**TASK DIRECTIONS**
For this exercise, retype each line of the material below verbatim and omit any picture.

**EXERCISE DATA**

------

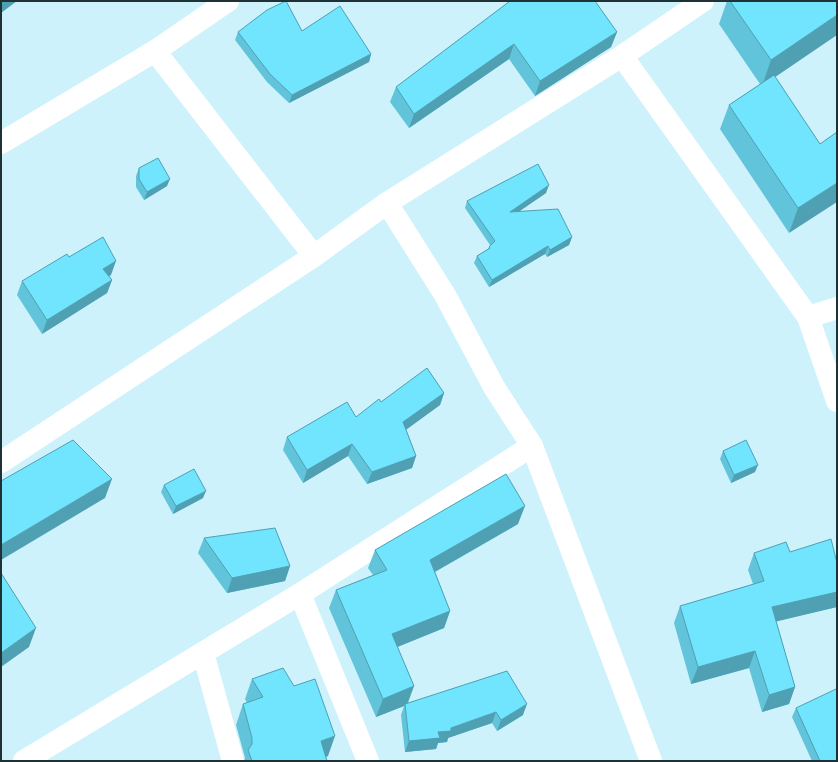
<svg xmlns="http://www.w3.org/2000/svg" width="838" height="762" font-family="'Zilla Slab',serif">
	<rect width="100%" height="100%" fill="#cdf2fc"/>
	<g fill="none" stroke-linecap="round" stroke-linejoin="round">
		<g stroke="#fff" stroke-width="22">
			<path d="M155,51L314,256"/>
			<path d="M622,56L808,317L837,401"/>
			<path d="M1,143L155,51L228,1"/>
			<path d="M387,203L445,295L494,387L532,446L651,761"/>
			<path d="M808,317L837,308"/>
			<path d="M1,462L314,256L387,203L622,56L703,1"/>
			<path d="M300,594L368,761"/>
			<path d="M203,653L233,761"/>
			<path d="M24,761L300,594L532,446"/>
		</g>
	</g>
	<g fill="#61c4da">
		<path d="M510,1L617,32L611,47L535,96L509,59L409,128L390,102L396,87Z"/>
		<path d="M727,1H837L775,77L820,144L837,132L789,233L720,129L729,105L760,84L719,24Z"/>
		<path d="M302,31L371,54L369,62L289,103L267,82L235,40L238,32Z"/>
		<path d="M139,168L167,186L144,200L136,187V176Z"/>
		<path d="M546,193L519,211L572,237L569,245L547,257L545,254L489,287L474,263L477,256L488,249L490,245L465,208L467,201Z"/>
		<path d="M69,257L111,275L109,276L112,280L107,293L42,334L17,295L22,281Z"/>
		<path d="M444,393L440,405L406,429L416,456L412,468L367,484L348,456L303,483L283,450L287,437L356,417Z"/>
		<path d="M723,451L755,472L731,483L720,459Z"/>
		<path d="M164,485L203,498L173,514L161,492Z"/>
		<path d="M518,524L435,572L450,611L444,628L397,647L414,686L408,703L523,715L497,731L492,723L448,738L447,742L438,743L436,749L405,752L401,715L404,706L376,717L329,608L336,590L373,575L368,568L375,550Z"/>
		<path d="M204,538L290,566L285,581L227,593L198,553Z"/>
		<path d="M790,552L837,563V607L776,621L795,687L789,704L762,712L749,668L691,684L674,623L680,606L753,584L748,570L754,553Z"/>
		<path d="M252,679L328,756L326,757L327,761H244L245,758L236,725L243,704L247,703L245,699Z"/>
		<path d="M796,708L837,761H812L792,717Z"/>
	</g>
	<g fill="#4fa0b2">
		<path d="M3,1H17L1,13V2Z"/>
		<path d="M837,15V35L762,86L771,60Z"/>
		<path d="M617,32L611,47L535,96L540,81Z"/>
		<path d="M514,44L509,59L409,128L414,114Z"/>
		<path d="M371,54L369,62L289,103L292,95Z"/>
		<path d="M170,179L167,186L144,200L147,192Z"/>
		<path d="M837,183V202L789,233L798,208Z"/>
		<path d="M549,185L546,193L507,220L510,212Z"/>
		<path d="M572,237L569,245L547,257L550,250Z"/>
		<path d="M548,246L545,254L489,287L492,280Z"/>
		<path d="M116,261L111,275L98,282L103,269Z"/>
		<path d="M112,280L107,293L42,334L47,320Z"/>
		<path d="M444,393L440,405L399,435L403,422Z"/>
		<path d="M352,444L348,456L303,483L307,470Z"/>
		<path d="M416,456L412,468L367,484L372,472Z"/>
		<path d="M758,465L755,472L731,483L734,475Z"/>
		<path d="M112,479L105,498L1,560V545Z"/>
		<path d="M206,491L203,498L173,514L176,506Z"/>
		<path d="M525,506L518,524L424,578L430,560Z"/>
		<path d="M290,566L285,581L227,593L232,578Z"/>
		<path d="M837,592V607L766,624L772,607Z"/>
		<path d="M450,611L444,628L385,652L392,634Z"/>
		<path d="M36,628L29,647L1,667V653Z"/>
		<path d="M755,651L749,668L691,684L698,667Z"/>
		<path d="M414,686L407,704H405L404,706L376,717L383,699Z"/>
		<path d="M795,687L789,704L762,712L769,695Z"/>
		<path d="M527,704L523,715L497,731L501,720Z"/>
		<path d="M496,712L492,723L448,738L447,742L438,743L436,749L405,752L409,741Z"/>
		<path d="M335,736L328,756L313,761L321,741Z"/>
	</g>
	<g fill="#71e4fe" stroke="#4fa0b2">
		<path d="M286,1L302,31L340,6L371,54L292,95L270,74L238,32L267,10Z"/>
		<path d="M510,1H595L617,32L540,81L514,44L414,114L396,87Z"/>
		<path d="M730,1H837V15L771,60Z"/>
		<path d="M774,75L820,144L837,132V183L798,208L729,105Z"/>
		<path d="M158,158L170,179L147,192L139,179V168Z"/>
		<path d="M538,164L549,185L510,212L558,209L572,237L550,250L548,246L492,280L477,256L490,248L489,247L495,241L467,201Z"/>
		<path d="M103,237L116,261L103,269L112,280L47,320L22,281L67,254L69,257Z"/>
		<path d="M427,368L444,393L403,422L416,456L372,472L352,444L307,470L287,437L347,402L356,417L379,399L381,402Z"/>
		<path d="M73,440L112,479L1,545V481Z"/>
		<path d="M746,440L758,465L734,475L723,451Z"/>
		<path d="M194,469L206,491L176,506L164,485Z"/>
		<path d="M506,474L525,506L430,560L450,611L392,634L414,686L383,699L336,590L387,570L375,550Z"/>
		<path d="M275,528L290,566L232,578L204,538Z"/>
		<path d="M831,539L837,563V592L772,607L795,687L769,695L755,651L698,667L680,606L764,581L754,553L786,542L790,552Z"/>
		<path d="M1,573L36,628L1,653Z"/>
		<path d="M283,668L294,686L315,679L335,736L321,741L327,761H252L248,750L252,744V738L243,704L263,697L252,679Z"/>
		<path d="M507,671L527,704L501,720L496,712L451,728V731L438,732L440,738L409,741L405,704Z"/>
		<path d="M836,689H837V761H820L796,708Z"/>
	</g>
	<rect width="838" height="762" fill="none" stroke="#1e3135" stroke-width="4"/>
</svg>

------

**WRITTEN SOLUTION**
<svg xmlns="http://www.w3.org/2000/svg" width="838" height="762" font-family="'Zilla Slab',serif">
	<rect width="100%" height="100%" fill="#cdf2fc"/>
	<g fill="none" stroke-linecap="round" stroke-linejoin="round">
		<g stroke="#fff" stroke-width="22">
			<path d="M155,51L314,256"/>
			<path d="M622,56L808,317L837,401"/>
			<path d="M1,143L155,51L228,1"/>
			<path d="M387,203L445,295L494,387L532,446L651,761"/>
			<path d="M808,317L837,308"/>
			<path d="M1,462L314,256L387,203L622,56L703,1"/>
			<path d="M300,594L368,761"/>
			<path d="M203,653L233,761"/>
			<path d="M24,761L300,594L532,446"/>
		</g>
	</g>
	<g fill="#61c4da">
		<path d="M510,1L617,32L611,47L535,96L509,59L409,128L390,102L396,87Z"/>
		<path d="M727,1H837L775,77L820,144L837,132L789,233L720,129L729,105L760,84L719,24Z"/>
		<path d="M302,31L371,54L369,62L289,103L267,82L235,40L238,32Z"/>
		<path d="M139,168L167,186L144,200L136,187V176Z"/>
		<path d="M546,193L519,211L572,237L569,245L547,257L545,254L489,287L474,263L477,256L488,249L490,245L465,208L467,201Z"/>
		<path d="M69,257L111,275L109,276L112,280L107,293L42,334L17,295L22,281Z"/>
		<path d="M444,393L440,405L406,429L416,456L412,468L367,484L348,456L303,483L283,450L287,437L356,417Z"/>
		<path d="M723,451L755,472L731,483L720,459Z"/>
		<path d="M164,485L203,498L173,514L161,492Z"/>
		<path d="M518,524L435,572L450,611L444,628L397,647L414,686L408,703L523,715L497,731L492,723L448,738L447,742L438,743L436,749L405,752L401,715L404,706L376,717L329,608L336,590L373,575L368,568L375,550Z"/>
		<path d="M204,538L290,566L285,581L227,593L198,553Z"/>
		<path d="M790,552L837,563V607L776,621L795,687L789,704L762,712L749,668L691,684L674,623L680,606L753,584L748,570L754,553Z"/>
		<path d="M252,679L328,756L326,757L327,761H244L245,758L236,725L243,704L247,703L245,699Z"/>
		<path d="M796,708L837,761H812L792,717Z"/>
	</g>
	<g fill="#4fa0b2">
		<path d="M3,1H17L1,13V2Z"/>
		<path d="M837,15V35L762,86L771,60Z"/>
		<path d="M617,32L611,47L535,96L540,81Z"/>
		<path d="M514,44L509,59L409,128L414,114Z"/>
		<path d="M371,54L369,62L289,103L292,95Z"/>
		<path d="M170,179L167,186L144,200L147,192Z"/>
		<path d="M837,183V202L789,233L798,208Z"/>
		<path d="M549,185L546,193L507,220L510,212Z"/>
		<path d="M572,237L569,245L547,257L550,250Z"/>
		<path d="M548,246L545,254L489,287L492,280Z"/>
		<path d="M116,261L111,275L98,282L103,269Z"/>
		<path d="M112,280L107,293L42,334L47,320Z"/>
		<path d="M444,393L440,405L399,435L403,422Z"/>
		<path d="M352,444L348,456L303,483L307,470Z"/>
		<path d="M416,456L412,468L367,484L372,472Z"/>
		<path d="M758,465L755,472L731,483L734,475Z"/>
		<path d="M112,479L105,498L1,560V545Z"/>
		<path d="M206,491L203,498L173,514L176,506Z"/>
		<path d="M525,506L518,524L424,578L430,560Z"/>
		<path d="M290,566L285,581L227,593L232,578Z"/>
		<path d="M837,592V607L766,624L772,607Z"/>
		<path d="M450,611L444,628L385,652L392,634Z"/>
		<path d="M36,628L29,647L1,667V653Z"/>
		<path d="M755,651L749,668L691,684L698,667Z"/>
		<path d="M414,686L407,704H405L404,706L376,717L383,699Z"/>
		<path d="M795,687L789,704L762,712L769,695Z"/>
		<path d="M527,704L523,715L497,731L501,720Z"/>
		<path d="M496,712L492,723L448,738L447,742L438,743L436,749L405,752L409,741Z"/>
		<path d="M335,736L328,756L313,761L321,741Z"/>
	</g>
	<g fill="#71e4fe" stroke="#4fa0b2">
		<path d="M286,1L302,31L340,6L371,54L292,95L270,74L238,32L267,10Z"/>
		<path d="M510,1H595L617,32L540,81L514,44L414,114L396,87Z"/>
		<path d="M730,1H837V15L771,60Z"/>
		<path d="M774,75L820,144L837,132V183L798,208L729,105Z"/>
		<path d="M158,158L170,179L147,192L139,179V168Z"/>
		<path d="M538,164L549,185L510,212L558,209L572,237L550,250L548,246L492,280L477,256L490,248L489,247L495,241L467,201Z"/>
		<path d="M103,237L116,261L103,269L112,280L47,320L22,281L67,254L69,257Z"/>
		<path d="M427,368L444,393L403,422L416,456L372,472L352,444L307,470L287,437L347,402L356,417L379,399L381,402Z"/>
		<path d="M73,440L112,479L1,545V481Z"/>
		<path d="M746,440L758,465L734,475L723,451Z"/>
		<path d="M194,469L206,491L176,506L164,485Z"/>
		<path d="M506,474L525,506L430,560L450,611L392,634L414,686L383,699L336,590L387,570L375,550Z"/>
		<path d="M275,528L290,566L232,578L204,538Z"/>
		<path d="M831,539L837,563V592L772,607L795,687L769,695L755,651L698,667L680,606L764,581L754,553L786,542L790,552Z"/>
		<path d="M1,573L36,628L1,653Z"/>
		<path d="M283,668L294,686L315,679L335,736L321,741L327,761H252L248,750L252,744V738L243,704L263,697L252,679Z"/>
		<path d="M507,671L527,704L501,720L496,712L451,728V731L438,732L440,738L409,741L405,704Z"/>
		<path d="M836,689H837V761H820L796,708Z"/>
	</g>
	<rect width="838" height="762" fill="none" stroke="#1e3135" stroke-width="4"/>
</svg>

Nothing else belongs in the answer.